Climate-smart agriculture (CSA) is an integrated approach to managing landscapes—cropland, livestock, forests and fisheries—that addresses the interlinked challenges of food security and accelerating climate change. CSA aims to simultaneously achieve three outcomes:

1.    Increased productivity: Produce more and better food to improve nutrition security and boost incomes, especially of 75 percent of the world’s poor who live in rural areas and mainly rely on agriculture for their livelihoods.

2.    Enhanced resilience: Reduce vulnerability to drought, pests, diseases and other climate-related risks and shocks; and improve capacity to adapt and grow in the face of longer-term stresses like shortened seasons and erratic weather patterns.

3.    Reduced emissions: Pursue lower emissions for each calorie or kilo of food produced, avoid deforestation from agriculture and identify ways to absorb carbon out of the atmosphere.

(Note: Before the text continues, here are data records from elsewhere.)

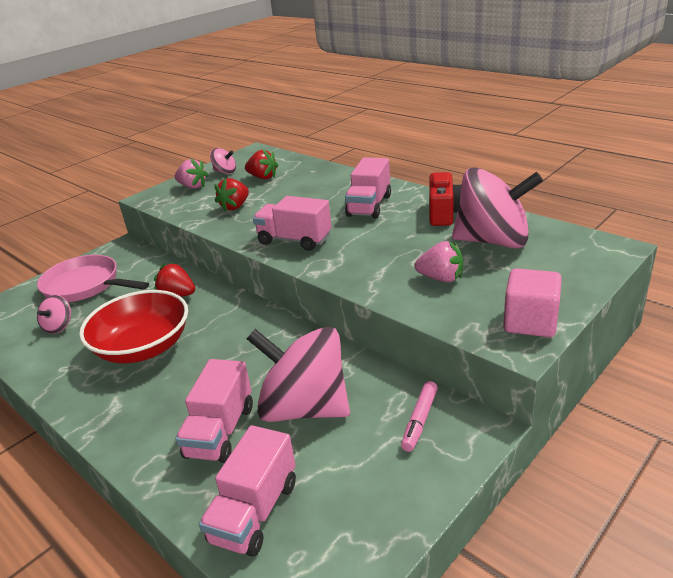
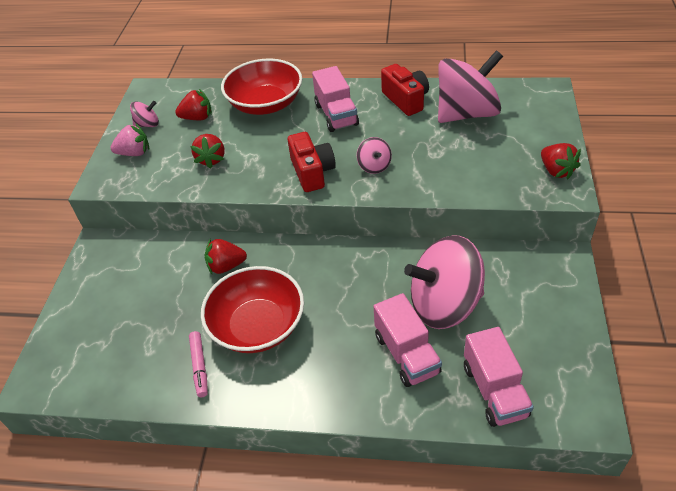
camera: 35 degrees left, 15 degrees up
(59, 326) = (146, 349): pink spinning top -> pink spinning top (374, 166)
(86, 285) = (116, 299): pink pan -> none
(294, 240) = (312, 172): pink truck -> red camera
(323, 182) = (265, 104): none -> red bowl
(420, 420) = (526, 273): pink marker -> pink marker (200, 366)
(441, 278) = (465, 160): pink strawberry -> none
(530, 322) = (556, 171): pink cube -> red strawberry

A growing global population and changing diets are driving up the demand for food. Production is struggling to keep up as crop yields level off in many parts of the world, ocean health declines, and natural resources—including soils, water, and biodiversity—are stretched dangerously thin. A 2020 report found that nearly 690 million people—or 8.9 percent of the global population—are hungry, up by nearly 60 million in five years. The food security challenge will only become more difficult, as the world will need to produce about 70 percent more food by 2050 to feed an estimated 9 billion people.